◆ EXERCISE INPUTS:
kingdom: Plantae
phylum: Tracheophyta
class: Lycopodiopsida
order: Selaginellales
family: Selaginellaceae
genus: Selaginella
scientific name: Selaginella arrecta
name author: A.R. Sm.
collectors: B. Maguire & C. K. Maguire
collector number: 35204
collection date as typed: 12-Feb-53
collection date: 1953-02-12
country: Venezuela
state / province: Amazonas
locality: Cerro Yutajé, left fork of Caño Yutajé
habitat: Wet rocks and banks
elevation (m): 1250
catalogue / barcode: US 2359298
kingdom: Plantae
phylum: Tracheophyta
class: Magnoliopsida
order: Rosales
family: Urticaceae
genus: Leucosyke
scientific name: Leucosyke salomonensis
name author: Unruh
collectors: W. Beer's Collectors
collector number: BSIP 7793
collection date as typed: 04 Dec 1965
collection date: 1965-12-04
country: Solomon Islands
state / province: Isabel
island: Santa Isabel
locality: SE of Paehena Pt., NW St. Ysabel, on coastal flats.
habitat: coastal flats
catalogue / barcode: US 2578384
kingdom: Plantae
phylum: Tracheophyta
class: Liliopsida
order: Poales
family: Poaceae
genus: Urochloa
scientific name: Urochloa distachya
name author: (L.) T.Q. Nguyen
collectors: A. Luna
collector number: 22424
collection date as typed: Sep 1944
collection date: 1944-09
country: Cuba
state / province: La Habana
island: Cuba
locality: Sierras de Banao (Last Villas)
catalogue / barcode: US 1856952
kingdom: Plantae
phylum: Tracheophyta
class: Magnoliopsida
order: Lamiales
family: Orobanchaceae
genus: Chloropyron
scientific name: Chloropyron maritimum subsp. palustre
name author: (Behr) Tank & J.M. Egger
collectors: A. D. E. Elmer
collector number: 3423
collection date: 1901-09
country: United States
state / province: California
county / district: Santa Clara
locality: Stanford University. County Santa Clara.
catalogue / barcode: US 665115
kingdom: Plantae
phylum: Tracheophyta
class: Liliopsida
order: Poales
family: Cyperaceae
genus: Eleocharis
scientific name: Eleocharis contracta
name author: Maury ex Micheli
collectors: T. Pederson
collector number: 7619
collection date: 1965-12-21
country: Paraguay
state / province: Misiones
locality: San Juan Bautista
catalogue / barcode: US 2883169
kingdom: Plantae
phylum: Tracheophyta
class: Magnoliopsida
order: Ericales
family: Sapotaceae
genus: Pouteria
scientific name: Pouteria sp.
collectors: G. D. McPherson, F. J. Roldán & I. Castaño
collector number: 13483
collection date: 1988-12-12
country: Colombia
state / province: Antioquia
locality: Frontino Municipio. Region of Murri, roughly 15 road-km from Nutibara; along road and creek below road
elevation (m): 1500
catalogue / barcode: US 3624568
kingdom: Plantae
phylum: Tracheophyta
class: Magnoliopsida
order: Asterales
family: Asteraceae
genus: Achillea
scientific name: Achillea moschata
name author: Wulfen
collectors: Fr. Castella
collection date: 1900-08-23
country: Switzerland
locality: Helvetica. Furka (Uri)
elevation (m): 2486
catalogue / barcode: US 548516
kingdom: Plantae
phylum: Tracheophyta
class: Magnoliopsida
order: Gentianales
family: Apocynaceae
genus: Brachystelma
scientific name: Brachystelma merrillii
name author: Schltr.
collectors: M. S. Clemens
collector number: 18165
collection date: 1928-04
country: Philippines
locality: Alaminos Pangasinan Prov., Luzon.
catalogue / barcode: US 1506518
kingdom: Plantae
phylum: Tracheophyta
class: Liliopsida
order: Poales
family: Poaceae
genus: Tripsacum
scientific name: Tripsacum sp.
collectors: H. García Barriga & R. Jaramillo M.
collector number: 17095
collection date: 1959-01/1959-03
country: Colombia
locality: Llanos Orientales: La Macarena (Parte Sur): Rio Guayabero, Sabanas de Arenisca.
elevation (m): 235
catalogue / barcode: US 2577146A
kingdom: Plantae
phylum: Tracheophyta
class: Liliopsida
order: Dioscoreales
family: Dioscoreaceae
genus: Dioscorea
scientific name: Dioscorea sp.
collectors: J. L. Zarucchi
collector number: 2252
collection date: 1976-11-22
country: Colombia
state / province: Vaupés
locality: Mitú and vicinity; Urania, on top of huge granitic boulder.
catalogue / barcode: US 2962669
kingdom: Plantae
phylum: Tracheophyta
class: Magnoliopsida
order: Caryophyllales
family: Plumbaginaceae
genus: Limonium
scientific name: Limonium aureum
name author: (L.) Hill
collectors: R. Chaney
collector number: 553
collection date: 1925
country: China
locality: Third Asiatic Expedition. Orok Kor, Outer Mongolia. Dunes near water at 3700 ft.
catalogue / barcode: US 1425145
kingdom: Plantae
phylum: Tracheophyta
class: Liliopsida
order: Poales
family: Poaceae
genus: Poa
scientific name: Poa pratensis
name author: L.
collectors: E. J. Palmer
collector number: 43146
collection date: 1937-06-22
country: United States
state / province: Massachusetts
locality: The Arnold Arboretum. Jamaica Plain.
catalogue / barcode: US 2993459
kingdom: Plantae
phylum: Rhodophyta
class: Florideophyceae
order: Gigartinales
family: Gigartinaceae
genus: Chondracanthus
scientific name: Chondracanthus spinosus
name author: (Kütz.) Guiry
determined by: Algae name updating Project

◆ DO THIS:
Write out all of the data above line for line, keeping every word, number, and punctuation mark unchanged.

◆ TASK SOLUTION:
kingdom: Plantae
phylum: Tracheophyta
class: Lycopodiopsida
order: Selaginellales
family: Selaginellaceae
genus: Selaginella
scientific name: Selaginella arrecta
name author: A.R. Sm.
collectors: B. Maguire & C. K. Maguire
collector number: 35204
collection date as typed: 12-Feb-53
collection date: 1953-02-12
country: Venezuela
state / province: Amazonas
locality: Cerro Yutajé, left fork of Caño Yutajé
habitat: Wet rocks and banks
elevation (m): 1250
catalogue / barcode: US 2359298
kingdom: Plantae
phylum: Tracheophyta
class: Magnoliopsida
order: Rosales
family: Urticaceae
genus: Leucosyke
scientific name: Leucosyke salomonensis
name author: Unruh
collectors: W. Beer's Collectors
collector number: BSIP 7793
collection date as typed: 04 Dec 1965
collection date: 1965-12-04
country: Solomon Islands
state / province: Isabel
island: Santa Isabel
locality: SE of Paehena Pt., NW St. Ysabel, on coastal flats.
habitat: coastal flats
catalogue / barcode: US 2578384
kingdom: Plantae
phylum: Tracheophyta
class: Liliopsida
order: Poales
family: Poaceae
genus: Urochloa
scientific name: Urochloa distachya
name author: (L.) T.Q. Nguyen
collectors: A. Luna
collector number: 22424
collection date as typed: Sep 1944
collection date: 1944-09
country: Cuba
state / province: La Habana
island: Cuba
locality: Sierras de Banao (Last Villas)
catalogue / barcode: US 1856952
kingdom: Plantae
phylum: Tracheophyta
class: Magnoliopsida
order: Lamiales
family: Orobanchaceae
genus: Chloropyron
scientific name: Chloropyron maritimum subsp. palustre
name author: (Behr) Tank & J.M. Egger
collectors: A. D. E. Elmer
collector number: 3423
collection date: 1901-09
country: United States
state / province: California
county / district: Santa Clara
locality: Stanford University. County Santa Clara.
catalogue / barcode: US 665115
kingdom: Plantae
phylum: Tracheophyta
class: Liliopsida
order: Poales
family: Cyperaceae
genus: Eleocharis
scientific name: Eleocharis contracta
name author: Maury ex Micheli
collectors: T. Pederson
collector number: 7619
collection date: 1965-12-21
country: Paraguay
state / province: Misiones
locality: San Juan Bautista
catalogue / barcode: US 2883169
kingdom: Plantae
phylum: Tracheophyta
class: Magnoliopsida
order: Ericales
family: Sapotaceae
genus: Pouteria
scientific name: Pouteria sp.
collectors: G. D. McPherson, F. J. Roldán & I. Castaño
collector number: 13483
collection date: 1988-12-12
country: Colombia
state / province: Antioquia
locality: Frontino Municipio. Region of Murri, roughly 15 road-km from Nutibara; along road and creek below road
elevation (m): 1500
catalogue / barcode: US 3624568
kingdom: Plantae
phylum: Tracheophyta
class: Magnoliopsida
order: Asterales
family: Asteraceae
genus: Achillea
scientific name: Achillea moschata
name author: Wulfen
collectors: Fr. Castella
collection date: 1900-08-23
country: Switzerland
locality: Helvetica. Furka (Uri)
elevation (m): 2486
catalogue / barcode: US 548516
kingdom: Plantae
phylum: Tracheophyta
class: Magnoliopsida
order: Gentianales
family: Apocynaceae
genus: Brachystelma
scientific name: Brachystelma merrillii
name author: Schltr.
collectors: M. S. Clemens
collector number: 18165
collection date: 1928-04
country: Philippines
locality: Alaminos Pangasinan Prov., Luzon.
catalogue / barcode: US 1506518
kingdom: Plantae
phylum: Tracheophyta
class: Liliopsida
order: Poales
family: Poaceae
genus: Tripsacum
scientific name: Tripsacum sp.
collectors: H. García Barriga & R. Jaramillo M.
collector number: 17095
collection date: 1959-01/1959-03
country: Colombia
locality: Llanos Orientales: La Macarena (Parte Sur): Rio Guayabero, Sabanas de Arenisca.
elevation (m): 235
catalogue / barcode: US 2577146A
kingdom: Plantae
phylum: Tracheophyta
class: Liliopsida
order: Dioscoreales
family: Dioscoreaceae
genus: Dioscorea
scientific name: Dioscorea sp.
collectors: J. L. Zarucchi
collector number: 2252
collection date: 1976-11-22
country: Colombia
state / province: Vaupés
locality: Mitú and vicinity; Urania, on top of huge granitic boulder.
catalogue / barcode: US 2962669
kingdom: Plantae
phylum: Tracheophyta
class: Magnoliopsida
order: Caryophyllales
family: Plumbaginaceae
genus: Limonium
scientific name: Limonium aureum
name author: (L.) Hill
collectors: R. Chaney
collector number: 553
collection date: 1925
country: China
locality: Third Asiatic Expedition. Orok Kor, Outer Mongolia. Dunes near water at 3700 ft.
catalogue / barcode: US 1425145
kingdom: Plantae
phylum: Tracheophyta
class: Liliopsida
order: Poales
family: Poaceae
genus: Poa
scientific name: Poa pratensis
name author: L.
collectors: E. J. Palmer
collector number: 43146
collection date: 1937-06-22
country: United States
state / province: Massachusetts
locality: The Arnold Arboretum. Jamaica Plain.
catalogue / barcode: US 2993459
kingdom: Plantae
phylum: Rhodophyta
class: Florideophyceae
order: Gigartinales
family: Gigartinaceae
genus: Chondracanthus
scientific name: Chondracanthus spinosus
name author: (Kütz.) Guiry
determined by: Algae name updating Project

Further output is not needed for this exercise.